I agree with everyone in thinking you should be more upfront with her. What is her field? I don't need to know the specifics of her degree, but psych? History? Economics?

As for the money, I might ask her if she thinks you guys are starting to get serious. If she says anything like "yes" or "maybe" I would say "can we talk about money?" Because it's one of the biggest sources of conflict for couples and the time to understand one another's perspectives is now, not later. Clear and respectful communication is the key to relationship success. You don't have to have the same outlook on money and spending and debt, you just have to be clear as to where everyone stands and what each person's responsibility is.


#14

Quit beating around the bush and tell us what she is getting her degree in and what she plans on getting a doctorate in. What field is she actually trying to get into?


#15

No, finances show into someone's character.
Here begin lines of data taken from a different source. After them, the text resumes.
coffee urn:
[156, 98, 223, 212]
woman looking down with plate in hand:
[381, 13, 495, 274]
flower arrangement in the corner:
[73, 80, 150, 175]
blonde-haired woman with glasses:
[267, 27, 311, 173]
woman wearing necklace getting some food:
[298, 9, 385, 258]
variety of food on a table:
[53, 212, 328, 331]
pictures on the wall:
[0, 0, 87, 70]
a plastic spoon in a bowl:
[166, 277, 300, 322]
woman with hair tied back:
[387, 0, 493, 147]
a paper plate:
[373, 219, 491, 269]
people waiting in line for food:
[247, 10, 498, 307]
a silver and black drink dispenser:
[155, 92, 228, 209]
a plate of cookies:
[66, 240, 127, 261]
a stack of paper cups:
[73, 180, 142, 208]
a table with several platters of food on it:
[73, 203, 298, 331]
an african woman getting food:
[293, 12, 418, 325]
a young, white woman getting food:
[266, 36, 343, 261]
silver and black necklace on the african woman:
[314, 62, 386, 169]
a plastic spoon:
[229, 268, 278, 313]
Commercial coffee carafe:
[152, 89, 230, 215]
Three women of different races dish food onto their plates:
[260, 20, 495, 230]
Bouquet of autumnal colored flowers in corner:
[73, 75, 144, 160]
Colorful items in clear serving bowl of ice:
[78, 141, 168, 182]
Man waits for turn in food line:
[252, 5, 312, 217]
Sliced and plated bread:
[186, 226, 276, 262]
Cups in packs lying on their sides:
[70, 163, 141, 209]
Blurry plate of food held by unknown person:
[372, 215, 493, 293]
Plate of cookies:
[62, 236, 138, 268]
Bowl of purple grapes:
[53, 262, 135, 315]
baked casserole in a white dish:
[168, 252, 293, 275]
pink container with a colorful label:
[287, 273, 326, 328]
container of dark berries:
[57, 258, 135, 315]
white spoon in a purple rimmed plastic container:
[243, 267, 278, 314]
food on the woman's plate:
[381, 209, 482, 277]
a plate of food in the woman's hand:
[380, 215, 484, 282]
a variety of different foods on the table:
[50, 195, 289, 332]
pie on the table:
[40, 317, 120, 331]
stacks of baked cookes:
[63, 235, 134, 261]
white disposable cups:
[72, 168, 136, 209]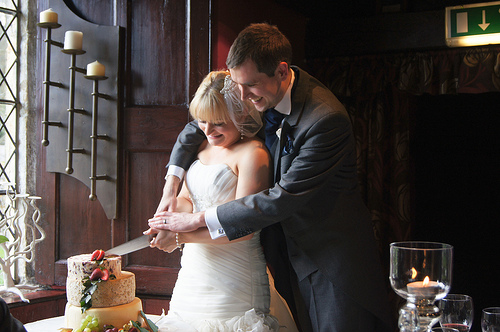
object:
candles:
[36, 8, 59, 28]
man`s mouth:
[248, 95, 264, 107]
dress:
[152, 159, 280, 332]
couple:
[140, 22, 401, 332]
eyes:
[243, 81, 258, 91]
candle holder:
[413, 295, 441, 332]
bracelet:
[169, 228, 186, 252]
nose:
[237, 89, 252, 101]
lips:
[250, 96, 262, 105]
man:
[150, 23, 391, 331]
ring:
[160, 216, 170, 226]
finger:
[156, 224, 170, 231]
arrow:
[474, 7, 490, 32]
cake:
[53, 248, 158, 331]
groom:
[148, 24, 396, 331]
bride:
[142, 69, 285, 331]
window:
[0, 0, 34, 285]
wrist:
[170, 232, 190, 247]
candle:
[86, 60, 103, 77]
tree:
[0, 185, 43, 303]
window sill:
[0, 279, 67, 324]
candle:
[406, 276, 441, 295]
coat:
[163, 66, 398, 331]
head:
[225, 24, 295, 112]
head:
[190, 68, 254, 147]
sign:
[442, 1, 499, 47]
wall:
[35, 0, 499, 332]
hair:
[188, 65, 264, 129]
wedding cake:
[63, 246, 143, 331]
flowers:
[90, 247, 104, 262]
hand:
[146, 210, 203, 232]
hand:
[153, 188, 178, 216]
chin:
[249, 102, 269, 112]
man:
[154, 21, 396, 330]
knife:
[103, 233, 151, 258]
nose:
[200, 120, 217, 135]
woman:
[143, 70, 278, 332]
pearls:
[170, 231, 186, 250]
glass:
[388, 241, 454, 331]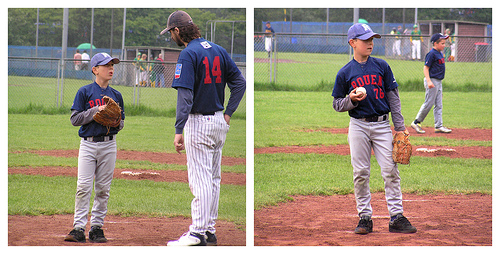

Unless she is willing to let you control her finances, and follow your instructions to stop taking out loans, save, make a career, &c. i would refrain from making any more commitments to this woman as of now. Money is a huge deal in marriage, if you get married and she continues to act financially as she does she will have almost single handedly ruined your relationship. This is like knowingly marrying someone that does drugs or something.


#16

Ugh, I know how this ends:

Undergrad > Masters > Doctorate > Kids

She will never work and you will always have to pay for everything.


#17

Dr. Mom


#18

...including her student loans.


#19

Show her this thread...


#20

I truly don't know what doctorate program she's going for, but it's something along the lines of sociology/psychology/criminology. Based on the career success of those I know who have undergraduate and graduate degrees in these fields, I struggle to take this seriously. It would be a completely different story if she was putting herself into this situation to be an MD or something similar.